WORK INSTRUCTIONS: Pick up the post on Python 3 decimal point precision right after its final sentence and keep writing it.

EXTRACT TO READ:
──────────

Disgusting
Disgusting

Reputation: 123

Python3 Decimal Point Precision

I am writing a graphing calculator in Python 3

However, this code here is giving me problems.

def domainGen(start,end,step):
    #generates a list of points for t, x, or theta to be equal to.
    #Acts like a floating point equivalent to "range" except it generates a whole list object, not just an iterator
    domain = [] #creates an empty list to store the domain
    minInt = start//step #rounding towards zero
    maxInt = end//step #rounding towards zero
    for n in range(minInt-1,maxInt + 1):
        if n*step >= start and n*step <= end:domain.append(n*step)
    return domain

The variables of this function are all user inputs and need to be floats or Decimal() values to allow for arbitrary precision.

However, when running this code I get a large number of floating point calculation errors, seemingly at random, to the numbers in the list "domain".

──────────

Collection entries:

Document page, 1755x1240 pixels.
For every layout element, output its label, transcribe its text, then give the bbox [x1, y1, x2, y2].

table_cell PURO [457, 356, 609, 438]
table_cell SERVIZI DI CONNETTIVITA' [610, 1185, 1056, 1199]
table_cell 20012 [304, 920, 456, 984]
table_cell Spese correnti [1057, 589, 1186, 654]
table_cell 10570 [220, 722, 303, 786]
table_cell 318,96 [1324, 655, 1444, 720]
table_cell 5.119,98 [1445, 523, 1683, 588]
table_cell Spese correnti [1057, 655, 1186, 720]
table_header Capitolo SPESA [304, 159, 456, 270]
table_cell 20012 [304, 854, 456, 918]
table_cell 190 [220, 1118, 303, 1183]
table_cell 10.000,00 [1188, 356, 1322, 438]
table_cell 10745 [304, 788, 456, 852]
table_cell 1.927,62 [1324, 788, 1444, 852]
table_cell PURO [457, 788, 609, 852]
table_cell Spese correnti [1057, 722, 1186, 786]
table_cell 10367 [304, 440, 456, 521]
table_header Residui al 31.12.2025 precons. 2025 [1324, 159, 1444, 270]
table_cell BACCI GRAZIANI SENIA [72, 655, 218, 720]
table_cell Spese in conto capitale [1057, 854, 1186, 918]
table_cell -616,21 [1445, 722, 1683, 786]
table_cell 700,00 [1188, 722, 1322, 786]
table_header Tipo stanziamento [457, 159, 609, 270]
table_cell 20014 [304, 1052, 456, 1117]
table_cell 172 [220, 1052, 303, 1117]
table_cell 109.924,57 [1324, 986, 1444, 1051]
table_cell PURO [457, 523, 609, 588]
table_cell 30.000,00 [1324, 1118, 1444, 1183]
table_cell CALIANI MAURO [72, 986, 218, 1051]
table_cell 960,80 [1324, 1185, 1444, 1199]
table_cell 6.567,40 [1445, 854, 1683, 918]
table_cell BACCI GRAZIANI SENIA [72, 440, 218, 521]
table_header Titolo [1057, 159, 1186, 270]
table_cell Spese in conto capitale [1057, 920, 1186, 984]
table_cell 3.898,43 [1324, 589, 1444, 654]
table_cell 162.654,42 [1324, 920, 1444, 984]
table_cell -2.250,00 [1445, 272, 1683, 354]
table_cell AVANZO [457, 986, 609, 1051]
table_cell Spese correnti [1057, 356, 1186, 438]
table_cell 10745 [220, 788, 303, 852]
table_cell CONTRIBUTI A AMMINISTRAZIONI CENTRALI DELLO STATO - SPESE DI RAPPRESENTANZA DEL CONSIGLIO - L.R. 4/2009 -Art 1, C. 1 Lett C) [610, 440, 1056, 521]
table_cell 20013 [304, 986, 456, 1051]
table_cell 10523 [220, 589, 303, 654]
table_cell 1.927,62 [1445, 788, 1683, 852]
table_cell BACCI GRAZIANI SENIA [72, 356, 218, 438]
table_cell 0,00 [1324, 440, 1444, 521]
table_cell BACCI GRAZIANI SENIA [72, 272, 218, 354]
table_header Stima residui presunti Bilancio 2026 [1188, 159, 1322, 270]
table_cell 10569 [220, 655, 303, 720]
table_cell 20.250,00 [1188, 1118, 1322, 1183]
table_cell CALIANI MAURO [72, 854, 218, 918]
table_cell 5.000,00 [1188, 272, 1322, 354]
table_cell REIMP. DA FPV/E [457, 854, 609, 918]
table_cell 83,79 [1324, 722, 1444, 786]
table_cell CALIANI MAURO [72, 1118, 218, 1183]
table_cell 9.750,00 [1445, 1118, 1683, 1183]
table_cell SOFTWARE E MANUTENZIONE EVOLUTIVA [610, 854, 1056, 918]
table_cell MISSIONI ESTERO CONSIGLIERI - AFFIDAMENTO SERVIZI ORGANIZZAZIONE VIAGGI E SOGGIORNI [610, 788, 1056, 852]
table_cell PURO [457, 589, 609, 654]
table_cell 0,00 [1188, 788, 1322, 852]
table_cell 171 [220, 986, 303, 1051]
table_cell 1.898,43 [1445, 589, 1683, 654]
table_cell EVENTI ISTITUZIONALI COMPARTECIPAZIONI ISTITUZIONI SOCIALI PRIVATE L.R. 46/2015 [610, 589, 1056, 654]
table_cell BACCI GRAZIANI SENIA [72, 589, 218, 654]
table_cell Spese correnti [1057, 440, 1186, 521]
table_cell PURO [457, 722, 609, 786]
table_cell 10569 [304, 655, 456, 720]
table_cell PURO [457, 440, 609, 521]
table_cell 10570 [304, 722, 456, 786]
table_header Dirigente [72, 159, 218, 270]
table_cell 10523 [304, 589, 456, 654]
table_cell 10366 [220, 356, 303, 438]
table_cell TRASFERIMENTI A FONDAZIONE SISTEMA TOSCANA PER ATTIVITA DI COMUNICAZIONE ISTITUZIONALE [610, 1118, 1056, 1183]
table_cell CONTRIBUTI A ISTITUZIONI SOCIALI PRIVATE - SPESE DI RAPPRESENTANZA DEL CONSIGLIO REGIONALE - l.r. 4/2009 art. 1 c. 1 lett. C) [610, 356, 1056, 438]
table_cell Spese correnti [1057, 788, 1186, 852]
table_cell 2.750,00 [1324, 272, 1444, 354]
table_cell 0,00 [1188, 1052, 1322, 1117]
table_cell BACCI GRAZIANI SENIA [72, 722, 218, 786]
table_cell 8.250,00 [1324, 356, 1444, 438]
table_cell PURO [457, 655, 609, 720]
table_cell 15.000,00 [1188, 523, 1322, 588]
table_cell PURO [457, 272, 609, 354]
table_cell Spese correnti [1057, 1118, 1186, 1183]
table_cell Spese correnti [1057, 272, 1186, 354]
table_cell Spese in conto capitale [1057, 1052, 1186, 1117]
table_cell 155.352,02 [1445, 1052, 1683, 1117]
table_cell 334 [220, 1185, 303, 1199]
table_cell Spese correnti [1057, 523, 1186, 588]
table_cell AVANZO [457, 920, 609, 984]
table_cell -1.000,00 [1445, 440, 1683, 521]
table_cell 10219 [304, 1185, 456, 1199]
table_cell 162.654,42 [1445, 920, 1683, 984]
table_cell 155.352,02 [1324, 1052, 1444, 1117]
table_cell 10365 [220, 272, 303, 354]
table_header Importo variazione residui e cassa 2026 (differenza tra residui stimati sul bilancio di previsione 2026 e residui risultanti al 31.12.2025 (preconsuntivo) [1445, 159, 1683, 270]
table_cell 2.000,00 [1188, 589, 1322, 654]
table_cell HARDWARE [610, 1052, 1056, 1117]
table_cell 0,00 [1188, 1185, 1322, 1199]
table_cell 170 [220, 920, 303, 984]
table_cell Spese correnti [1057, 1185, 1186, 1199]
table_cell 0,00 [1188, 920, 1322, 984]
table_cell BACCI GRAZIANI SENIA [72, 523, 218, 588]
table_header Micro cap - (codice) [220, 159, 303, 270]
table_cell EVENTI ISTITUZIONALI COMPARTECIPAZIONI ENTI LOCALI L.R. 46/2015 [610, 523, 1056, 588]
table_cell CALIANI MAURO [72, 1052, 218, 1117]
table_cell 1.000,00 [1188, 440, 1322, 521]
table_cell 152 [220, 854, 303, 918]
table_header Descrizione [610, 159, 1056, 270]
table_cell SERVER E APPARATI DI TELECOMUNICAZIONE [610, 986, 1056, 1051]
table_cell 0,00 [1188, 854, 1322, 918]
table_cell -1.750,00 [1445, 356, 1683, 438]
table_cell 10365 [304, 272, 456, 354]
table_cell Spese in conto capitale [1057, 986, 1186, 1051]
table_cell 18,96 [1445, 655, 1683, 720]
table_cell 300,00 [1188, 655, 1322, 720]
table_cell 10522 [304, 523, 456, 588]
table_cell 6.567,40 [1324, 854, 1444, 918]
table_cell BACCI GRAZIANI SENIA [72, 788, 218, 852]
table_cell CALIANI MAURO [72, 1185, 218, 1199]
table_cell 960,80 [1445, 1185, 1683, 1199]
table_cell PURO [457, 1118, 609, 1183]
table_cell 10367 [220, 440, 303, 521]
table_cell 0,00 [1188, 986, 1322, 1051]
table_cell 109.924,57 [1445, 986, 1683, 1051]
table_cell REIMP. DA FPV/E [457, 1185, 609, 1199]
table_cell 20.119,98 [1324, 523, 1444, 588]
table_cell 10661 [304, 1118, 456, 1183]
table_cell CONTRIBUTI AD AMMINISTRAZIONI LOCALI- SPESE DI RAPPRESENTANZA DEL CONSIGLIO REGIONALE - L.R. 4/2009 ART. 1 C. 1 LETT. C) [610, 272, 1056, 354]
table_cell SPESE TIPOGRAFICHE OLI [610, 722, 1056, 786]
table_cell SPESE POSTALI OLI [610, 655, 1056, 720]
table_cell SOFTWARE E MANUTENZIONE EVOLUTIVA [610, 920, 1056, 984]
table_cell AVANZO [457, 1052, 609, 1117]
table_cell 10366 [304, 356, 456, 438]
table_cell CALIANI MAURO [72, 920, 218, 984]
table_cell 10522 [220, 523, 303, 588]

──────────

ANSWER FOR THE TASK:
This is the output for domainGen(0,10,0.1):

[0.0, 0.1, 0.2, 0.30000000000000004, 0.4, 0.5, 0.6000000000000001, 0.7000000000000001, 0.8, 0.9, 1.0, 1.1, 1.2000000000000002, 1.3, 1.4000000000000001, 1.5, 1.6, 1.7000000000000002, 1.8, 1.9000000000000001, 2.0, 2.1, 2.2, 2.3000000000000003, 2.4000000000000004, 2.5, 2.6, 2.7, 2.8000000000000003, 2.9000000000000004, 3.0, 3.1, 3.2, 3.3000000000000003, 3.4000000000000004, 3.5, 3.6, 3.7, 3.8000000000000003, 3.9000000000000004, 4.0, 4.1000000000000005, 4.2, 4.3, 4.4, 4.5, 4.6000000000000005, 4.7, 4.800000000000001, 4.9, 5.0, 5.1000000000000005, 5.2, 5.300000000000001, 5.4, 5.5, 5.6000000000000005, 5.7, 5.800000000000001, 5.9, 6.0, 6.1000000000000005, 6.2, 6.300000000000001, 6.4, 6.5, 6.6000000000000005, 6.7, 6.800000000000001, 6.9, 7.0, 7.1000000000000005, 7.2, 7.300000000000001, 7.4, 7.5, 7.6000000000000005, 7.7, 7.800000000000001, 7.9, 8.0, 8.1, 8.200000000000001, 8.3, 8.4, 8.5, 8.6, 8.700000000000001, 8.8, 8.9, 9.0, 9.1, 9.200000000000001, 9.3, 9.4, 9.5, 9.600000000000001, 9.700000000000001, 9.8, 9.9]

I would like a function that can tell me the number of decimal places a user has specified their values to so that I can then round these numbers off to the same precision.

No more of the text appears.